Posted on May 1, 2024

The Carteret County Beach Commission informally agreed Monday not to recommend trying to get permits to bulldoze sand to repair erosion caused by winter storms earlier this year.

The board met in the Emerald Isle Board of Commissioners’ meeting room off Highway 58.

Ryan Davenport, Carteret County Shore Protection Office manager, gave the advisory beach commission a short presentation on what would be necessary in order to get state permits for beach bulldozing to repair escarpments up to six feet high in Emerald Isle and smaller ones elsewhere on the island.

The permitting process would take time, Davenport said, and require consultation and approval from the state Wildlife Resources Commission and the U.S. Fish and Wildlife Service.

The current situation, he said, does not seem to be an “emergency,” as there is still 40 to 50 feet of sand between the ocean and the escarpments.

Davenport added that he recently drove along the beaches and believes the prevailing southerly winds have, as expected, already started to repair the damage.

In addition, Davenport said, bulldozing sand up from the waterline to repair the escarpments could actually result in more erosion by channeling water.

He said the dunes – although damaged by the strong winter/spring storms – actually did exactly what they were supposed to do: absorb and dissipate the wave energy from the storms, protecting the oceanfront structures.

The beach commission, which advises Davenport’s office, agreed after watching an Emerald Isle drone video in March. It showed the beach – and sand just offshore – along much of the island.

The beach was narrower than it had been through Emerald Isle, Indian Beach/Salter Path and Pine Knoll Shores but appeared relatively unscathed in Atlantic Beach.

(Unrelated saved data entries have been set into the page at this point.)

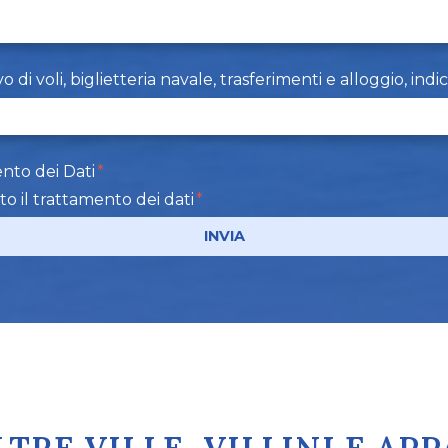
i voli, biglietteria navale, trasferimenti e alloggio, indi
nto dei Dati
to il trattamento dei dati
INVIA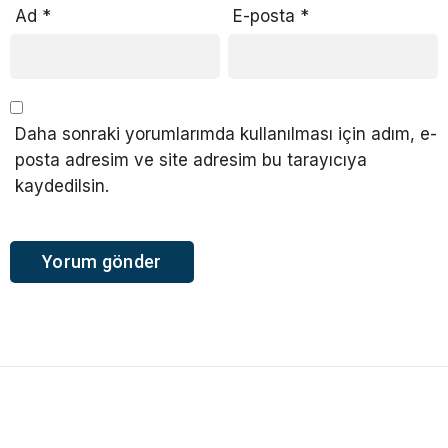
Ad
*
E-posta
*
Daha sonraki yorumlarımda kullanılması için adım, e-
posta adresim ve site adresim bu tarayıcıya
kaydedilsin.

The erosion during the winter storms came from large swells generated from southeast winds, which have the most energy and are the most impactful along Bogue Banks.

The county had one beach nourishment project scheduled last year in Salter Path near the county’s beach access parking lot, but the project never started because the sand it was to use was determined to not be “beach quality.”

The county, mostly using millions of dollars in Federal Emergency Management Agency money, pumped millions of cubic yards of sand along the beaches of all of Bogue Banks in 2019, 2020 and 2021 in the wake of Hurricane Florence in 2018.